Răzvan PAȘCANU
United Kingdom
In this talk I will focus on State Space Models (SSM), a recently introduced family of sequential models and specifically discuss the relationship between SSMs and recurrent neural networks. I will start with a short history of architecture design for language modelling, which I will use as a motivating task. This will allow me to provide some insights in the evolution of RNN architectures, and why some choices behind the SSM architecture seemed counter-intuitive. Most of the talk will focus on introducing the Linear Recurrent Unit architecture, explaining the role of the various modifications from traditional non-linear recurrent models. If time allows I will present the relationship between linear recurrences and linear attention, showing that the update of the recurrence can be seen as a gradient step on a local objective that can be seen as trying to compress the sequence. This falls inline with new works like Gated Delta Networks or Mesa-Net. I hope in this talk to show a potential connection between these modern architectures and control.

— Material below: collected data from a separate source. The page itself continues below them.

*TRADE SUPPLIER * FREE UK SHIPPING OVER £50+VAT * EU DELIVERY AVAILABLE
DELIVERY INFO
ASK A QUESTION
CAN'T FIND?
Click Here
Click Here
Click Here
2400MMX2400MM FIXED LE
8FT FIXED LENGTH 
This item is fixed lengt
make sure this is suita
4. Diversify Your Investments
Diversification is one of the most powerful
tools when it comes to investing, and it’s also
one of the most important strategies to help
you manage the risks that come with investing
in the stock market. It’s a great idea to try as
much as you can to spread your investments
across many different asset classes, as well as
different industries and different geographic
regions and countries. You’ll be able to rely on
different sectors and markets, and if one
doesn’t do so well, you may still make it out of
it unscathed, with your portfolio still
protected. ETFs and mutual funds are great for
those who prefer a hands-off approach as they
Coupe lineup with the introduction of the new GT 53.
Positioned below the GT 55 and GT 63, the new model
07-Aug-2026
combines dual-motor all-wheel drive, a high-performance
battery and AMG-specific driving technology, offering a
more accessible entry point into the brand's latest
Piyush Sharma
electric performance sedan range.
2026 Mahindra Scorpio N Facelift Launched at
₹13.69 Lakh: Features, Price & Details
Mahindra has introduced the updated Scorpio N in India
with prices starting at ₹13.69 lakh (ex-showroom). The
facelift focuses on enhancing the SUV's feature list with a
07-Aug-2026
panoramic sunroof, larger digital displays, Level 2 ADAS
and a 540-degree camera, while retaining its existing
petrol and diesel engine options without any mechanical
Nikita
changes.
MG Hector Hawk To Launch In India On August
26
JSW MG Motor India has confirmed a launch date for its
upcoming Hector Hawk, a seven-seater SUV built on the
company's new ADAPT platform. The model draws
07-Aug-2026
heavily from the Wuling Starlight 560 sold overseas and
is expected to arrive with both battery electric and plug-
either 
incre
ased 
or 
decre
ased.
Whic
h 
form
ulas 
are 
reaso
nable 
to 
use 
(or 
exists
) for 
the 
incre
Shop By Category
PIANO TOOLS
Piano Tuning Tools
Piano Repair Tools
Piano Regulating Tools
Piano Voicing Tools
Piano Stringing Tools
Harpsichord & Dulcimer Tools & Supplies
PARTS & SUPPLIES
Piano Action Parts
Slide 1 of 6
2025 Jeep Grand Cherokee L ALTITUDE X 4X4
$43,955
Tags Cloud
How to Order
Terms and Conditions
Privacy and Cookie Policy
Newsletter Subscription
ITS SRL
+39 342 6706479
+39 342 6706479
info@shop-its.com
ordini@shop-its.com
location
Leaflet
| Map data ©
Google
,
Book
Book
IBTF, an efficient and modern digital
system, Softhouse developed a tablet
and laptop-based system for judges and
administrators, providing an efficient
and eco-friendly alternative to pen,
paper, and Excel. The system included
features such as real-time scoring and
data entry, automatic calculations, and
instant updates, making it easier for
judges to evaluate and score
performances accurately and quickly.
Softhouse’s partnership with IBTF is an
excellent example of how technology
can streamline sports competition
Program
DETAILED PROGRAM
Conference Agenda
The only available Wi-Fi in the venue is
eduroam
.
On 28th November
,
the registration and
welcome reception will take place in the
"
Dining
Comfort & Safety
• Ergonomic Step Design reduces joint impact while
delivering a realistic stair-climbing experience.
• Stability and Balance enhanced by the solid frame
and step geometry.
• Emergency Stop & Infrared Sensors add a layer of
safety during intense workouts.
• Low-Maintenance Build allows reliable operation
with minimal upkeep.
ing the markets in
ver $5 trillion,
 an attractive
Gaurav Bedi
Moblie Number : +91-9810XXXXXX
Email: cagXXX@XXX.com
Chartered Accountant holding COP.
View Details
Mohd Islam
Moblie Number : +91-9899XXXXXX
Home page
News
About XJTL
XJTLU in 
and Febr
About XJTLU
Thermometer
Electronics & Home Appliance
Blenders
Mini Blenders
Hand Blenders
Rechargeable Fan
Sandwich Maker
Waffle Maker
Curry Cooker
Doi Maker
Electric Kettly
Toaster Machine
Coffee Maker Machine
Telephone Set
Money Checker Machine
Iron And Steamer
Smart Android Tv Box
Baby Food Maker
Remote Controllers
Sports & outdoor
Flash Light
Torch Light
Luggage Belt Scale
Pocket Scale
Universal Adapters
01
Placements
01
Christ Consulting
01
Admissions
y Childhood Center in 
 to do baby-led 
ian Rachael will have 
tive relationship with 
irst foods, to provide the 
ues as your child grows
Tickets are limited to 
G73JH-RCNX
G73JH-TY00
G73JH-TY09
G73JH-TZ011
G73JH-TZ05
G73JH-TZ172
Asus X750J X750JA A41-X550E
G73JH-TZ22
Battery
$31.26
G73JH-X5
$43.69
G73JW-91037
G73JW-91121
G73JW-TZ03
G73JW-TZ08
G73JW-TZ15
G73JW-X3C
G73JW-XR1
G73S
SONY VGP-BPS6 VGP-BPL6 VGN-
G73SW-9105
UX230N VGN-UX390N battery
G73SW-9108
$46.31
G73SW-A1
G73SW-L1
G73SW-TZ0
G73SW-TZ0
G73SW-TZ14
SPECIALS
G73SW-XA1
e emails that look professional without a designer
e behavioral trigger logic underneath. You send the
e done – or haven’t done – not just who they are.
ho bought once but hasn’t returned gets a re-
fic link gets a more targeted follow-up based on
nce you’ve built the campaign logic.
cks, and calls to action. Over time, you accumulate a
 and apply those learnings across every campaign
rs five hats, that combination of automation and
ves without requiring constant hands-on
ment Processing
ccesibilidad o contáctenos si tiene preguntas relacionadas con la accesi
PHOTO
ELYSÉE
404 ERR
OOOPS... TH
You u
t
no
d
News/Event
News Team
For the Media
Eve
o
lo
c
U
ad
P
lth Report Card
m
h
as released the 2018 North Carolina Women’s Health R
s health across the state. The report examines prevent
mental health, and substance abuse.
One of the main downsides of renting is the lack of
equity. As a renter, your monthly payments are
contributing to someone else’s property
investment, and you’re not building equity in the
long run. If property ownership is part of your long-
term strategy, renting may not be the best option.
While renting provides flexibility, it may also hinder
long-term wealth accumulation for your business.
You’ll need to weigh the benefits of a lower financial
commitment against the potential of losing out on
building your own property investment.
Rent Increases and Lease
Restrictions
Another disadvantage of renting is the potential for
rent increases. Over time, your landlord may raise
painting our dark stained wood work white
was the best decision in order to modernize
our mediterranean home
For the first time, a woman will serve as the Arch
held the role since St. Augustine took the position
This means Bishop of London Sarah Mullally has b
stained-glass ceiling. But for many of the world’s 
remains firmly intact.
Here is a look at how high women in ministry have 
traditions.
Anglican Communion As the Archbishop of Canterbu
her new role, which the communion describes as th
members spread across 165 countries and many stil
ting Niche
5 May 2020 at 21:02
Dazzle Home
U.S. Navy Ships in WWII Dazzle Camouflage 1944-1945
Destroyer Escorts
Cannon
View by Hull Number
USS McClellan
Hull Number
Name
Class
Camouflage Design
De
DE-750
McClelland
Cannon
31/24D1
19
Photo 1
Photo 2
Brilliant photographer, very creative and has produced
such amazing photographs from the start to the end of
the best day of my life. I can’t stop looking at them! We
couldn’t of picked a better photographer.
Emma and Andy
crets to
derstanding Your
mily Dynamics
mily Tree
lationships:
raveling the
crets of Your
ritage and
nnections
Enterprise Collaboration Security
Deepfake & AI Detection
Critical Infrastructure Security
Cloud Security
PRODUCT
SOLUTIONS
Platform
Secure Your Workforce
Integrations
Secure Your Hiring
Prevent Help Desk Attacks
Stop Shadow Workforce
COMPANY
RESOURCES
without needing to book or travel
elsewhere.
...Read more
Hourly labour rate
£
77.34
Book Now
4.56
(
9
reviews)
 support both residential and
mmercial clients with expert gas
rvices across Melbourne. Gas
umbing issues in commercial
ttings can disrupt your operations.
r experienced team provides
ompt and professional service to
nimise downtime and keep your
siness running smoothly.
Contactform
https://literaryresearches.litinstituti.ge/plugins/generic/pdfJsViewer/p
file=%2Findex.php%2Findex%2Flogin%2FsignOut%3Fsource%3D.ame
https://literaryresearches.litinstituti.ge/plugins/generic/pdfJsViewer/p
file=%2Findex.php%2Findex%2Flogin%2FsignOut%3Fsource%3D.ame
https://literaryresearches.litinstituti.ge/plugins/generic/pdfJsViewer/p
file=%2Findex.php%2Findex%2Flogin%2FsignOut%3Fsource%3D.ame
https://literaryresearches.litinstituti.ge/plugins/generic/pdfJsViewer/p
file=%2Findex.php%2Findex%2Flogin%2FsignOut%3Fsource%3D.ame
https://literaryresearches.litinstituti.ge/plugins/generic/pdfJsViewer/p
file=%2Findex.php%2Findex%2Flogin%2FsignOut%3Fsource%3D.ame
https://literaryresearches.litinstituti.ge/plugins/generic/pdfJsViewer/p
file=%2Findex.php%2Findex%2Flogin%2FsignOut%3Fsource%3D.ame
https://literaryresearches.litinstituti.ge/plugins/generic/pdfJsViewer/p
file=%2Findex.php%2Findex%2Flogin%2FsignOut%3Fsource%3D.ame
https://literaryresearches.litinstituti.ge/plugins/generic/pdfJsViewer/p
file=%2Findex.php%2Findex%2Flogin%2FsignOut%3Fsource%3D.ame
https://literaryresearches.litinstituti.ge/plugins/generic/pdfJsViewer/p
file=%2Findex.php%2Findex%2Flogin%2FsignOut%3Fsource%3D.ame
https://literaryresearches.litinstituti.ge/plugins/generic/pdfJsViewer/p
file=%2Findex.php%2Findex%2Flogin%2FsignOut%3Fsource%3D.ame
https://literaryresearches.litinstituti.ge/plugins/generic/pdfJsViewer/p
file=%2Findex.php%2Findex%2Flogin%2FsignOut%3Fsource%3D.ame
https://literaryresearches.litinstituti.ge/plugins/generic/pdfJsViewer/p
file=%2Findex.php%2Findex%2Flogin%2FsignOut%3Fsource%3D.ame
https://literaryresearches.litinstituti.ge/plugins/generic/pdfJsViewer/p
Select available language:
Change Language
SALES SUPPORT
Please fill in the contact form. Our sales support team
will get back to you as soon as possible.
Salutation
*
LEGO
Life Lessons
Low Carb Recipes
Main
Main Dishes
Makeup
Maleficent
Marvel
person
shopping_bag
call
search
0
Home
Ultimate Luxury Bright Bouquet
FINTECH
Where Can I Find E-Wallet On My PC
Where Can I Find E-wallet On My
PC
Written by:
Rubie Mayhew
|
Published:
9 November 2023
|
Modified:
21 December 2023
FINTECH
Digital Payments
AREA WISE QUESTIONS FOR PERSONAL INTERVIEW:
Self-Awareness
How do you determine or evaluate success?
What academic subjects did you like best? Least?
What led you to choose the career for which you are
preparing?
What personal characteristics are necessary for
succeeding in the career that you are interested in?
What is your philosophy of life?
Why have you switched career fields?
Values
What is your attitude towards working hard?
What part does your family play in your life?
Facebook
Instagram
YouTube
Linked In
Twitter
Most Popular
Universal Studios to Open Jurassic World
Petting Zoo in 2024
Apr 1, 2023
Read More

Dr. Răzvan Pașcanu is a prominent researcher in machine learning and artificial intelligence, currently serving as a Research Scientist at DeepMind and an Affiliate Member at MILA. Born and raised in Romania, he pursued his undergraduate studies in computer science and electrical engineering in Germany. In 2009, he earned his M.Sc. from Jacobs University Bremen under the supervision of Prof. Herbert Jaeger. Dr. Pașcanu completed his Ph.D. at the Université de Montréal in 2014, where he was mentored by Prof. Yoshua Bengio. His research interests encompass deep learning, optimization, recurrent neural networks, and reinforcement learning. Beyond his role at DeepMind, he contributes to academia as a faculty member at the Faculty of Mathematics and Computer Science, Jagiellonian University in Kraków, Poland. Dr. Pașcanu has an extensive publication record, with 117 works cited over 23,000 times, reflecting his significant impact on the field.